**GOAL OF THE EXERCISE**
From the material below, copy every line in which the word "canister" occurs.
[PROVIDED RECORDS Boundary: Start]
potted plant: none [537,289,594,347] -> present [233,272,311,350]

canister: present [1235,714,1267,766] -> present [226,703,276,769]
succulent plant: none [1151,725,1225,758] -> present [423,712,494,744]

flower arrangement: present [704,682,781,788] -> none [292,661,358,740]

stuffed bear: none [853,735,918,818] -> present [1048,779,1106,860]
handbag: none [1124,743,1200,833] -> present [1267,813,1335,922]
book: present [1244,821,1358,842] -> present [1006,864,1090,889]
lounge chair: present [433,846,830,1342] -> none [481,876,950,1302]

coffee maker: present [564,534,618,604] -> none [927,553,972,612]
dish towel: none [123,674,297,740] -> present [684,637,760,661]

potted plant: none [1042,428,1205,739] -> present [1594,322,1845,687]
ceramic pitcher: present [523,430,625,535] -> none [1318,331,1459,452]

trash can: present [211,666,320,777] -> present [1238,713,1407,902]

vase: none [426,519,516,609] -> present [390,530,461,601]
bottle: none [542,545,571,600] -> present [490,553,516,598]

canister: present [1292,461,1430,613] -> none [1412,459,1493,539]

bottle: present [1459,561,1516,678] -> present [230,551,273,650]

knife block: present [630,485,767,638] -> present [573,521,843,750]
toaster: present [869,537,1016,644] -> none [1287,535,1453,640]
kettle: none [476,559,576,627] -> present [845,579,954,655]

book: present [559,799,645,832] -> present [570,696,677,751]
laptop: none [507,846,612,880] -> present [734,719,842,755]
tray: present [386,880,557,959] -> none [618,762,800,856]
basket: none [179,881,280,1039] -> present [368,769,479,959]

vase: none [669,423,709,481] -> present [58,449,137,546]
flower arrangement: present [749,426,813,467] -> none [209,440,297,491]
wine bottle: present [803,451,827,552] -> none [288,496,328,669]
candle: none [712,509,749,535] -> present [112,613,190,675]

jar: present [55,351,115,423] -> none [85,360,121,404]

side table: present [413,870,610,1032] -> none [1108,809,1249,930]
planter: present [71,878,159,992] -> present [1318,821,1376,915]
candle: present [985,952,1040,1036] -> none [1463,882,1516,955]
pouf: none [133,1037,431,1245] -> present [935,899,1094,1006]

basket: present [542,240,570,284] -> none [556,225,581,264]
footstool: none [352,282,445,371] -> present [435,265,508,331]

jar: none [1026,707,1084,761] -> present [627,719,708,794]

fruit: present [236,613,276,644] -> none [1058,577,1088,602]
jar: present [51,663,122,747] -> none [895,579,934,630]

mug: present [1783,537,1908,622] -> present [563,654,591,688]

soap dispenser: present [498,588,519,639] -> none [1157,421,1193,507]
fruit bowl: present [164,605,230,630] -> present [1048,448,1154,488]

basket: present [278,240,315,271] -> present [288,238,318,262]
[PROVIDED RECORDS Boundary: End]
**SOLUTION FOR THIS TASK**
canister: present [1235,714,1267,766] -> present [226,703,276,769]
canister: present [1292,461,1430,613] -> none [1412,459,1493,539]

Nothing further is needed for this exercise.